In my circles, Google Glass gets a fair amount of attention. Geeks and nerds are debating on the long-term viability of Google’s augmented reality project. Between hearing about Google Glass constantly and having worked with an augmented reality startup a few years ago, I have developed some opinions. I am by no means an expert, but Google Glass is really interesting to me. But I’m not sure if Google Glass will be an iPhone like success for Google.
Wearable Computing Will Be Big
I am very bullish on wearable technology. I have owned a FitBit (RIP due to a washing machine mishap) and I currently sport a Jawbone Up. I think that the data available to us from wearable technology is going to be incredibly useful. Are there privacy issues? Yes, but according to Mary Meeker’s latest Internet Trends Report, Americans are 15th in the world when it comes to sharing information online. Meaning, we have room to grow with user adoption. When people become less private with their data, wearable technology like Google Glass has a huge opportunity.
Augmented Reality is Pretty Cool
Have you ever seen augmented reality in action? In person? It’s pretty freaking cool. The only problem is that most of the uses of augmented reality are still pretty novel. Once that novelty wears off (it will quickly) then what do you have? A floating solar system above a QR code.
But if Google Glass can create an ecosystem where we are surrounded by augmented reality, it would be awesome. Having the ability to look at a restaurant’s sign and see their specials pop up would be a really elementary, but useful way to use augmented reality.
Infrastructure and Education Needed
The key to my last paragraph was having an infrastructure/ecosystem ready for AR. Augmented reality needs a trigger to activate. Meaning, your device needs something to tell it that there is AR waiting to be activated. The startup I worked with used QR codes, because people knew QR codes would trigger some type of data.
This also ties in with education. People need to understand what triggers augmented reality. This education process might be the most difficult (I’m not sure how Google Glass is going to overcome this). It’s difficult because you have to balance design and utility. QR codes are ugly as shit. No one wants QR codes on their signage because it makes it look ugly. But there is no other universal symbol right now that makes people think they need to scan something for more info. So right now the options are an incredibility ugly that people know to use or have an aesthetically pleasing design that people don’t necessarily know triggers augmented reality.
Google Glass Is Fugly
This could be a very short-term problem, but right now Google Glass is ugly and intrusive. People pay thousands of dollars so they don’t ever have to wear glasses. Why would they want to wear these incredibility bulky things on their faces? Since Warby Parker is connected with Google Glass to design better looking Google Glass, there is hope. But take note, I have Warby Parker glasses. I think they look great. But…I hate wearing them. Simply because I hate wearing all glasses. So while I have them and think they look ok, I don’t want to wear them on my face fulltime. I imagine I’d feel the same about Google Glass.

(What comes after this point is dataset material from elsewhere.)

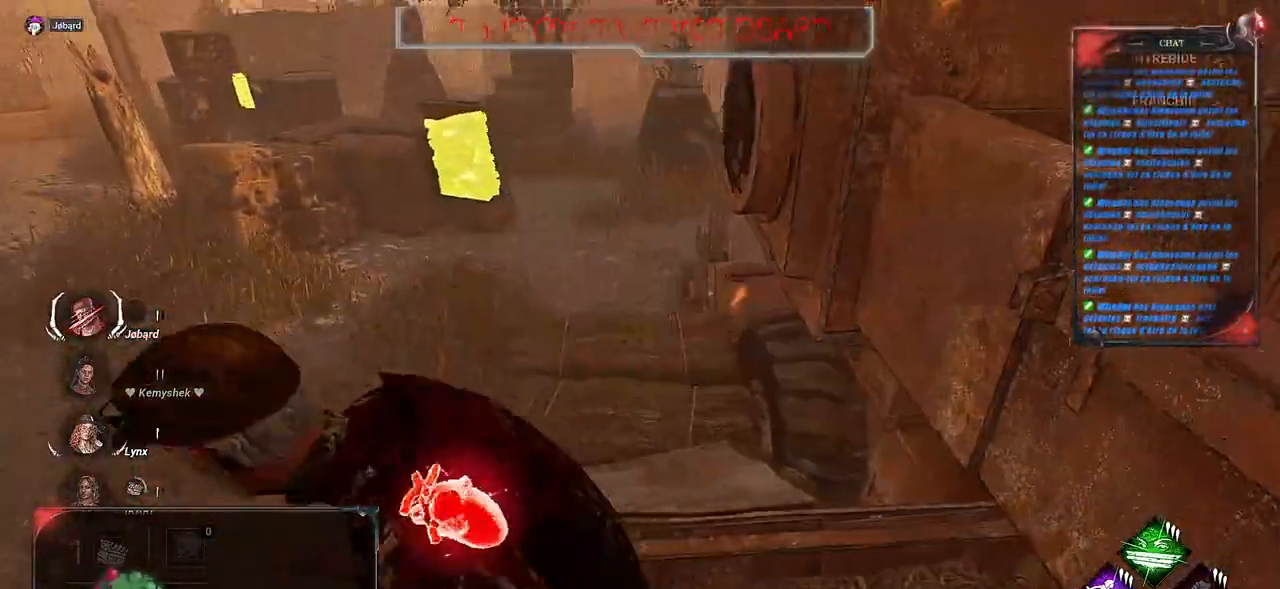
Gameplay with keyboard and mouse; each line is a JSON object with the keys and mouse buttons held at the frame after it. "events" lists presses ("down") and releases ("up") of "a", "ctrl", "d", "e", "f", "q", "r", "s", "shift", "space", "tab", "z", "mouse_left", "mouse_wheel", "mouse_right", "mouse_mb4" and "mouse_mb5" between this image and that frame as [ms after this image, input, new state], when the widget could be followed in between. "mouse_left", "mouse_wheel", "mouse_right", "mouse_mb4", "mouse_mb5" = the "left", "wheel", "right", "mb4", "mb5" buttons of the "mouse" list. No other keys are recorded. "wheel" means that the mouse wheel is clicked or scrolled. Mouse movement is not recorded.
{"keys": ["q", "s", "shift"], "mouse": [], "events": []}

Will Google Glass Be Dangerous?
I am worried about the safety issues with Google Glass. Especially because voice recognition is not where it needs to be yet. Siri is pretty, pretty good, but it’s not perfect. And this makes it a bit distracting and dangerous. Especially if people drive with Google Glass. As cool and useful as having an augmented reality GPS system in front of you while you drive, there would have to be safety precautions for driving. Having augmented reality pop out you and trying to make voice commands seems like it would be more distracting than talking on your cell phone while driving (which is illegal in CA).
Give Me a Mission Impossible 4 Lens
I am not totally against augmented reality. But I just hate wearing glasses. I really hate them. They’re just uncomfortable. I don’t love contact lenses, but I wear them. And I’m fine with them. Have you seen Mission Impossible 4? Do you recall the first chase scene in the movie? The secret agents have a special contact they pop in that allows them to see personal information via augmented reality. I could get on board with this. You still have the safety issues like you’d have with Google Glass, but you eliminate the need to have cumbersome hardware on your face.
I can’t imagine a world where Google Glass becomes ubiquitous as smartphones are today within the next 20 years. Maybe I’m being shortsighted by this and will look back at this post in amusement, but right now, I don’t see it happening for at least two decades. Where are the flying cars? Hovercrafts? We’ve had the same futuristic ideas for some time now, but nothing has happened on a mass scale. If Google Glass ever blows up, I think I’ll be at least fifty. What do you think? Am I an idiot?
I had the opportunity to try out Google Glass in real life at E3 the other week. Below is a photo. I very briefly got to try it out in a very loud and crowded event, but it didn’t “WOW” me like I anticipated. Aside from the fact it doesn’t fit my fat Asian head, it’s awkward. You have to look up, when I tapped the side control, it wasn’t always responsive. I didn’t get to test out the voice recognition, but the owner claimed it was actually pretty good. He said that it’s in the “Model T” phase [referring to today's cars] which is accurate. But put a gun to my head, I’m going to say wearable technology on the wrist will be bigger than wearables on our faces.